The image of that made me laugh out loud....you really need to get that on video!!!!! :biggrin:


----------



## RawFedDogs (Jun 16, 2008)

If a small dog comes charging at my dog(s) and me, my normal behavior is to just drop the leash. Let my dog handle it. More times than not, it just ends with barking and nothing more. If the other dog wants more, he gets more. That has been very rare.


----------



## xellil (Apr 4, 2011)

i can't even take a #$$*% decent photo - all you folks with your great photos make me jealous! I wish I could, though, it is really hilarious.


----------



## xellil (Apr 4, 2011)

RawFedDogs said:


> If a small dog comes charging at my dog(s) and me, my normal behavior is to just drop the leash. Let my dog handle it. More times than not, it just ends with barking and nothing more. If the other dog wants more, he gets more. That has been very rare.


You know, that is very true. My dog is much more reactive on a leash. It's one reason we don't walk with one on. I sometimes wonder if it's some psychological thing, like he feels trapped.

In the yard, also - if he's behind the fence he will go nuts at people or dogs walking by. If he's out in the yard with no barrier, he just looks at them.


----------



## minnieme (Jul 6, 2011)

RawFedDogs said:


> If a small dog comes charging at my dog(s) and me, my normal behavior is to just drop the leash. Let my dog handle it. More times than not, it just ends with barking and nothing more. If the other dog wants more, he gets more. That has been very rare.


I'm sure your dogs are phenomenally well trained so this doesn't apply to you, but I wouldn't recommend this tactic for the average owner. Most dogs are so poorly socialized that they have no clue about how to defuse stressful dog/dog interactions. Letting your dogs "sort it out" is something I see people do all the time, and it ALWAYS ends bad. Not only does the dog usually end up with some kind of fear-based aggression, they also usually can't see the owner as the source of guidance anymore due to a failure to protect them (in the event of an actual physical attack).

§ **Direction 1**: In the records below, substitute "nation" for "country" in the lines from the one containing "collection date as typed: 7-Jan-68" through the end of the records, and write those lines out again with nothing else changed.

§ **Data entries**:
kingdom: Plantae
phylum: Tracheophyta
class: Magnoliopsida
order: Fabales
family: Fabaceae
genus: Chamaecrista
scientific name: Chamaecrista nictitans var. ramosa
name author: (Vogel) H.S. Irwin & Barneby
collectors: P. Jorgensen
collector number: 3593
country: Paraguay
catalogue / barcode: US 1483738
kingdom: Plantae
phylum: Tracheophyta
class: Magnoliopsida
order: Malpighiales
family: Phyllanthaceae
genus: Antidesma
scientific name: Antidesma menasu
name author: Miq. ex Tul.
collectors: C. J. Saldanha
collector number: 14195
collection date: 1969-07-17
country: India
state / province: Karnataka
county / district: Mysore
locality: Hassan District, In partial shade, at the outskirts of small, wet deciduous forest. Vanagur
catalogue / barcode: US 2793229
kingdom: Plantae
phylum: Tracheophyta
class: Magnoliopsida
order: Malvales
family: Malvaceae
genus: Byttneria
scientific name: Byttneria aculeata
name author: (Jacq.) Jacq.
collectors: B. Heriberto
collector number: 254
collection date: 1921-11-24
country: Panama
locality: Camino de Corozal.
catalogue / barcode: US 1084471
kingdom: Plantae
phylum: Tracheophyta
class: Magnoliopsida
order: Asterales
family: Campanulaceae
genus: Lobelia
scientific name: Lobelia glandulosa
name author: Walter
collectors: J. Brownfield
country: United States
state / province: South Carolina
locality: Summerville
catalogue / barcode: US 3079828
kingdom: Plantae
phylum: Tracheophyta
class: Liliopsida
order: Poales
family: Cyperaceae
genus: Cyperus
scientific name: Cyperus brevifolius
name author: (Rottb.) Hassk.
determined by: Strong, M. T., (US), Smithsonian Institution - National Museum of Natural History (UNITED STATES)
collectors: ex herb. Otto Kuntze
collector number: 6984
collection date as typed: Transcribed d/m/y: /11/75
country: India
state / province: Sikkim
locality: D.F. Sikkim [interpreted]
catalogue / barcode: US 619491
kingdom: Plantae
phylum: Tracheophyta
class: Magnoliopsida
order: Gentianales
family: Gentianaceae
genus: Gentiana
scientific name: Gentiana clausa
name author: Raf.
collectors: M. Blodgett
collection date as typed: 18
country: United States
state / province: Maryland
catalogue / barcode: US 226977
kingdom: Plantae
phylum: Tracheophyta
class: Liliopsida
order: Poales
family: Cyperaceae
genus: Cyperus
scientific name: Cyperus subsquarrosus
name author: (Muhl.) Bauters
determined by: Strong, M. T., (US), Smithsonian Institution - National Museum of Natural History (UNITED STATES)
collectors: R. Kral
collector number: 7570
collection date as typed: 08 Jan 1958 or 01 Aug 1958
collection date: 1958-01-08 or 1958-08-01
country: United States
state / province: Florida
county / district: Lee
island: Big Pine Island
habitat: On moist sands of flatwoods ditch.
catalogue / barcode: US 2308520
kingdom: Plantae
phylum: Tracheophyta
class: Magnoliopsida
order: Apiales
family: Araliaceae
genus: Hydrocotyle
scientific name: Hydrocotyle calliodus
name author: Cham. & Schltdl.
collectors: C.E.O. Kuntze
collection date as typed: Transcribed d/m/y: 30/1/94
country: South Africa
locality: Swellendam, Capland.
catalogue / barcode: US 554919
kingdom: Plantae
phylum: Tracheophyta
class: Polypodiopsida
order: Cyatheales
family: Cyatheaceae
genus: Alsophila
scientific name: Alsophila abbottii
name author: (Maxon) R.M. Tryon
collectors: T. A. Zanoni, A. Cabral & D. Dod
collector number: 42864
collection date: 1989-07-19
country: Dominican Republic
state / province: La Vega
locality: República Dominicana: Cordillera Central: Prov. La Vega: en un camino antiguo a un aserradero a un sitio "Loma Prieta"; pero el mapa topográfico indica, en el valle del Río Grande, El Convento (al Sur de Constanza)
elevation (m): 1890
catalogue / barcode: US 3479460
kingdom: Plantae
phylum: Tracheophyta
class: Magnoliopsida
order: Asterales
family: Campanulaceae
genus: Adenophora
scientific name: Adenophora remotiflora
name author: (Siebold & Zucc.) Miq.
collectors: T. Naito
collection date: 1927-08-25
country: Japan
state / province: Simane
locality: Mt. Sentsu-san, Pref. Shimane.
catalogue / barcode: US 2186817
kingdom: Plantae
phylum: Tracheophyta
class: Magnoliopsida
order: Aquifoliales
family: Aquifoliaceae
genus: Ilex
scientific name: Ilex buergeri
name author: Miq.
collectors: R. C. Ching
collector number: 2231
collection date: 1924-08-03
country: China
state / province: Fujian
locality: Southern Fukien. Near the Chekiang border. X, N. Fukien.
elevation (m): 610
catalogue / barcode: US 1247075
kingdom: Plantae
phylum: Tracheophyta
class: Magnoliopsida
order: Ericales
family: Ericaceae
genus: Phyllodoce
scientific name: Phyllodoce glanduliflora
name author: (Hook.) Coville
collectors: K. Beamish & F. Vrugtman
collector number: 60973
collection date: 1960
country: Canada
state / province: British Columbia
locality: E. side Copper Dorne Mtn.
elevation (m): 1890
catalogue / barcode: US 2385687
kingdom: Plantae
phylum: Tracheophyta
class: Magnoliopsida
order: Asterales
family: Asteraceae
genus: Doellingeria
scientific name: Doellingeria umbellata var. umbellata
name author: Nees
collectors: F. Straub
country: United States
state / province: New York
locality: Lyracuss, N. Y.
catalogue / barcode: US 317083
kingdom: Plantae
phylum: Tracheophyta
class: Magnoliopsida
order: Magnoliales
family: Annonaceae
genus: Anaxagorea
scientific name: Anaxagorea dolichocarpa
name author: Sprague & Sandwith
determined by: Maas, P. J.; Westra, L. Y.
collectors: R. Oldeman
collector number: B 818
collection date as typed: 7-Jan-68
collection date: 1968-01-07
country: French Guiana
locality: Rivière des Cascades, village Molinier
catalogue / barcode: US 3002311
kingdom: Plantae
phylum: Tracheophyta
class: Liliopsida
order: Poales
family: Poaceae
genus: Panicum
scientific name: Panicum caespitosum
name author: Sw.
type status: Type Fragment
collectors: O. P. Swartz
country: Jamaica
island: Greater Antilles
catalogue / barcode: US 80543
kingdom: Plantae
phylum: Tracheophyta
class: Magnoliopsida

§ **Direction 2**: Reproduce the entire forum thread about dogs reacting on and off the leash, word for word.

§ **Full response 1**:
collection date as typed: 7-Jan-68
collection date: 1968-01-07
nation: French Guiana
locality: Rivière des Cascades, village Molinier
catalogue / barcode: US 3002311
kingdom: Plantae
phylum: Tracheophyta
class: Liliopsida
order: Poales
family: Poaceae
genus: Panicum
scientific name: Panicum caespitosum
name author: Sw.
type status: Type Fragment
collectors: O. P. Swartz
nation: Jamaica
island: Greater Antilles
catalogue / barcode: US 80543
kingdom: Plantae
phylum: Tracheophyta
class: Magnoliopsida

§ **Full response 2**:
The image of that made me laugh out loud....you really need to get that on video!!!!! :biggrin:


----------



## RawFedDogs (Jun 16, 2008)

If a small dog comes charging at my dog(s) and me, my normal behavior is to just drop the leash. Let my dog handle it. More times than not, it just ends with barking and nothing more. If the other dog wants more, he gets more. That has been very rare.


----------



## xellil (Apr 4, 2011)

i can't even take a #$$*% decent photo - all you folks with your great photos make me jealous! I wish I could, though, it is really hilarious.


----------



## xellil (Apr 4, 2011)

RawFedDogs said:


> If a small dog comes charging at my dog(s) and me, my normal behavior is to just drop the leash. Let my dog handle it. More times than not, it just ends with barking and nothing more. If the other dog wants more, he gets more. That has been very rare.


You know, that is very true. My dog is much more reactive on a leash. It's one reason we don't walk with one on. I sometimes wonder if it's some psychological thing, like he feels trapped.

In the yard, also - if he's behind the fence he will go nuts at people or dogs walking by. If he's out in the yard with no barrier, he just looks at them.


----------



## minnieme (Jul 6, 2011)

RawFedDogs said:


> If a small dog comes charging at my dog(s) and me, my normal behavior is to just drop the leash. Let my dog handle it. More times than not, it just ends with barking and nothing more. If the other dog wants more, he gets more. That has been very rare.


I'm sure your dogs are phenomenally well trained so this doesn't apply to you, but I wouldn't recommend this tactic for the average owner. Most dogs are so poorly socialized that they have no clue about how to defuse stressful dog/dog interactions. Letting your dogs "sort it out" is something I see people do all the time, and it ALWAYS ends bad. Not only does the dog usually end up with some kind of fear-based aggression, they also usually can't see the owner as the source of guidance anymore due to a failure to protect them (in the event of an actual physical attack).